OpenAI and Microsoft reportedly agreed to put a $38 billion ceiling on the revenue-sharing payments tied to their partnership, according to The Information. The reported OpenAI and Microsoft revenue sharing cap gives both companies more room to manage one of the AI industry’s most scrutinized alliances, while making OpenAI’s long-term financing story look less dependent on one giant backer.
The deal, reported by The Information and cited by a person familiar with the arrangement, comes after the two companies renegotiated their contract last month. That timing matters: OpenAI has been trying to keep the Microsoft relationship intact without letting it become a cage, especially as competitors such as Amazon and Google keep courting AI partners of their own.
What the OpenAI and Microsoft revenue sharing cap changes
Microsoft said in April that payments from OpenAI would continue through 2030 at the same previously agreed percentage, but with an overall cap. The reported $38 billion ceiling makes that setup easier to explain to investors and harder to spin as an open-ended drain on future profits.
- Reported cap on total revenue-sharing payments: $38 billion
- Microsoft’s investment in OpenAI since 2019: $13 billion
- Payments expected to continue through 2030
That’s a tidy number, but it is also a reminder of how much leverage Microsoft still has. Its early cash helped OpenAI scale fast and gave Azure a very visible boost in the process, so this is less a clean break than a negotiated loosening of the leash.
OpenAI’s pitch to investors is getting sharper
The payment cap could support OpenAI’s case for a public offering, which some executives have said could happen as soon as the end of this year, according to the report. A predictable ceiling is exactly the sort of detail bankers and future shareholders like, because it turns a messy partnership into something closer to a spreadsheet.
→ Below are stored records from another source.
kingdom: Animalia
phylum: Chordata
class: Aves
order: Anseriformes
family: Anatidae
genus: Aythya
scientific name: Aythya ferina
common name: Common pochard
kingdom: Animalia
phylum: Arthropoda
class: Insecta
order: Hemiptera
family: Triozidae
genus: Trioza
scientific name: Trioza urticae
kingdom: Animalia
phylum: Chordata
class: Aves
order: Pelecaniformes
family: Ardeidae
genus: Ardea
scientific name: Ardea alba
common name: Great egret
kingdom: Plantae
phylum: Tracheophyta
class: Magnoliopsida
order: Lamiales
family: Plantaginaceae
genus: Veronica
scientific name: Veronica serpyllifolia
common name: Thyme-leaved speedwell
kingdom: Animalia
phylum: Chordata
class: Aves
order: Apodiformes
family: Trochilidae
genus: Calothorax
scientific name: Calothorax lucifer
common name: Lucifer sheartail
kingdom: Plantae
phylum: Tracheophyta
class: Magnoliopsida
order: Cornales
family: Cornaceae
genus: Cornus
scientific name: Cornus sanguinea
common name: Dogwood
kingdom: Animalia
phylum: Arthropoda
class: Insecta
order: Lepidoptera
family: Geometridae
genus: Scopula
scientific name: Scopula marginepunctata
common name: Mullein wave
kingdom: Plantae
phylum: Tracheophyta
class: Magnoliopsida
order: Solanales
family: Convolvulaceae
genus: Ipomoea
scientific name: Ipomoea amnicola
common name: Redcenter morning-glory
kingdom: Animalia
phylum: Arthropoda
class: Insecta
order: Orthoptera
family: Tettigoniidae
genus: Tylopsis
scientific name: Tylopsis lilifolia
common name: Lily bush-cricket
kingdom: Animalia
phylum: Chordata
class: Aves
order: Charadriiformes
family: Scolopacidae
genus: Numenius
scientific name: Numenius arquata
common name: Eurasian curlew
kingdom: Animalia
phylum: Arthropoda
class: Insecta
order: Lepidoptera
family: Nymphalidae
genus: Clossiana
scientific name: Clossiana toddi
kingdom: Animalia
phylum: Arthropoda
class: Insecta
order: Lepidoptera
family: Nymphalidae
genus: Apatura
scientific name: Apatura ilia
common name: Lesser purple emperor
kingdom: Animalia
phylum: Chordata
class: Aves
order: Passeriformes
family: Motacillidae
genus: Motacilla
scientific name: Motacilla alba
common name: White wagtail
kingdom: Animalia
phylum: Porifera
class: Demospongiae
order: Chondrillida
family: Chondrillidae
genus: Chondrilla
OpenAI still has to prove that its growth story can stand on more than one distribution channel and one cloud partner. The company’s move to broaden relationships with other tech giants suggests it understands the basic rule of this market: nobody wants to build the future of AI while sitting in someone else’s passenger seat.
Microsoft keeps the upside, but with guardrails
For Microsoft, the arrangement preserves access to one of the most important AI labs in the world while capping the financial exposure. That is a pretty sensible trade for a company that has already used the partnership to strengthen Azure and anchor its AI push across products.
The unanswered question is how far OpenAI can keep expanding before those guardrails start feeling restrictive again. If a listing comes together this year, expect every clause in this relationship to be examined like it was written in permanent marker.